Say I have a concept for a fighting game character who's a boxer. Well, what kind of boxer? I could just have a guy in shorts with some boxing gloves, but that's kind of boring. What if he's an anachronistic classy British pugilist who can somehow still drink tea with boxing gloves on? The embodiment of the word "fisticuffs?" Or maybe he should be a thug who got kicked out of professional boxing for excessive violence? These backgrounds do more than give the characters flavor, they could actually inform the way they play, as well. The classy guy would probably be more about footwork and reading the opponent whereas the violent guy would be more about rushing in and overwhelming the opponent with powerful blows.

Plus Dudley and Balrog have some amusing dialogue if they meet each other in Street Fighter IV.

Also, knowing the real-world story behind fighting games can add to the experience, as well. There's quite a history between King of Fighters' Robert Garcia and Street Fighter's Dan Hibiki.
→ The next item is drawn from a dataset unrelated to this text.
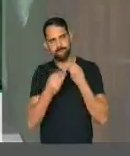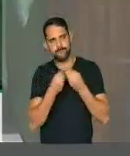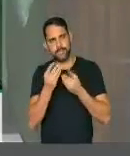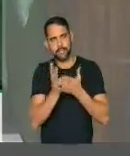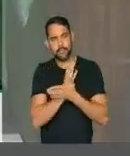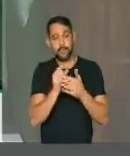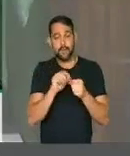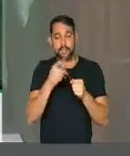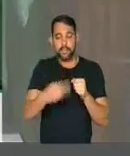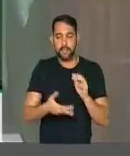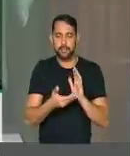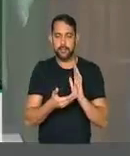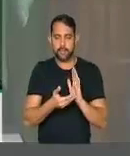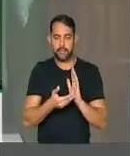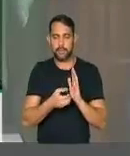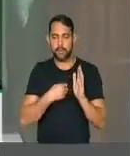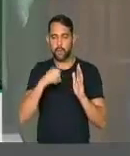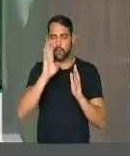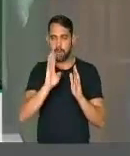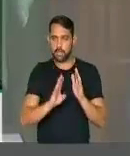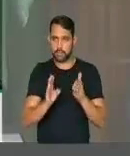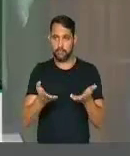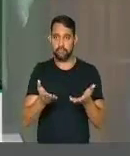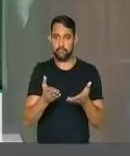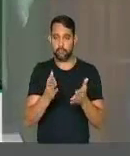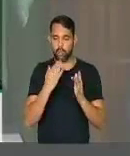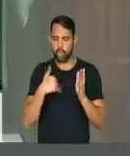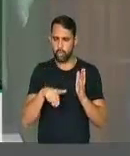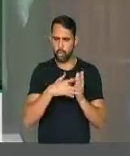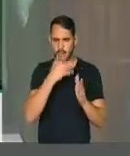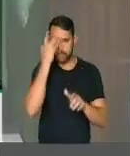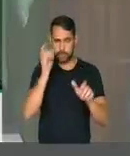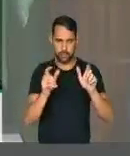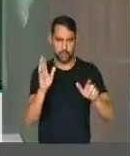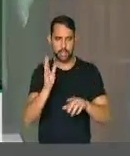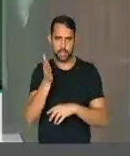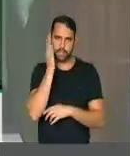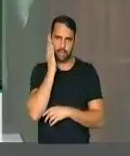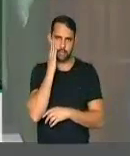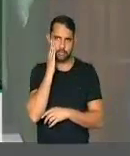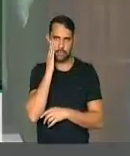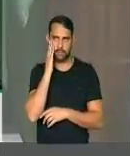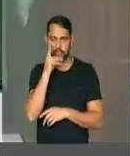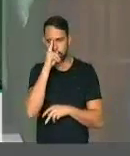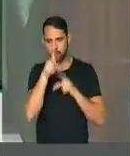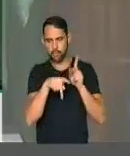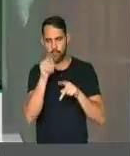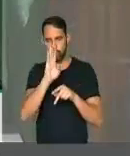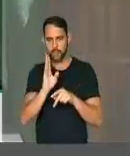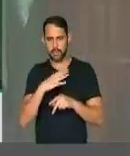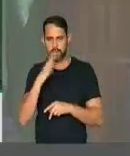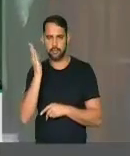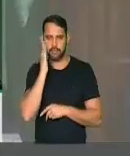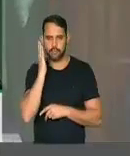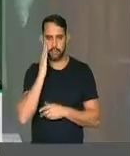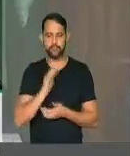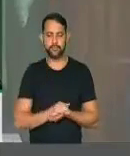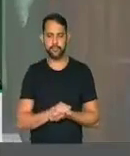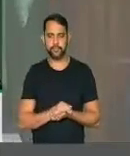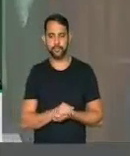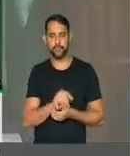nessa casa. O Brasil, todo mundo sabe, o povo brasileiro todo sabe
I prefer a story, even if it's a bare-bones one. I play better when I have more motivation than "Here's some dude. Now beat the shit out of him" and a story, even a loose one, helps.

Its not a requirement but yes I do enjoy them far more when the characters have detailed backstroy and there is some plot and context.

Certainly, but then I'm a more plot-centered player than most. Character background gives you context and inter-character dialogue develops traits for both (like how they got their respective abilities) and I wish more fighting games would spend more time on it (skippable scenes of course). Dan's cutscenes are usually a hoot. Most put most of the backstory as a wall of text in each character's ending (Killer Instinct and the earlier Mortal Kombats), or even just the instruction manual.

I love some stories in my games. They just add more to the game, games with just a few lines of text and a bio seem...lesser to me now, kind of, compared to games such as MK2011 that put effort into a true story mode, with cutscenes and what not.
Actually, MK was always actually very interesting to me. I really enjoy the ideas behind the characters and their background, I mean, a warrior made out of a thousand souls and one that has telekinesis? that's awesome!

King of Asgaard:
I didn't... until Mortal Kombat 2011 came along and gave us a well-made, surprisingly lengthy single player campaign.
Now, a fighting game seems lesser without a good one.

I too was surprised by Mortal Kombat. I got it on the Vita and expected a half-ass Single-player like most Fighters but ended up pleasently surprised. Sure it isn't the best story ever and isn't to win any awards but it was enjoyable for what it is. The voice acting was also good.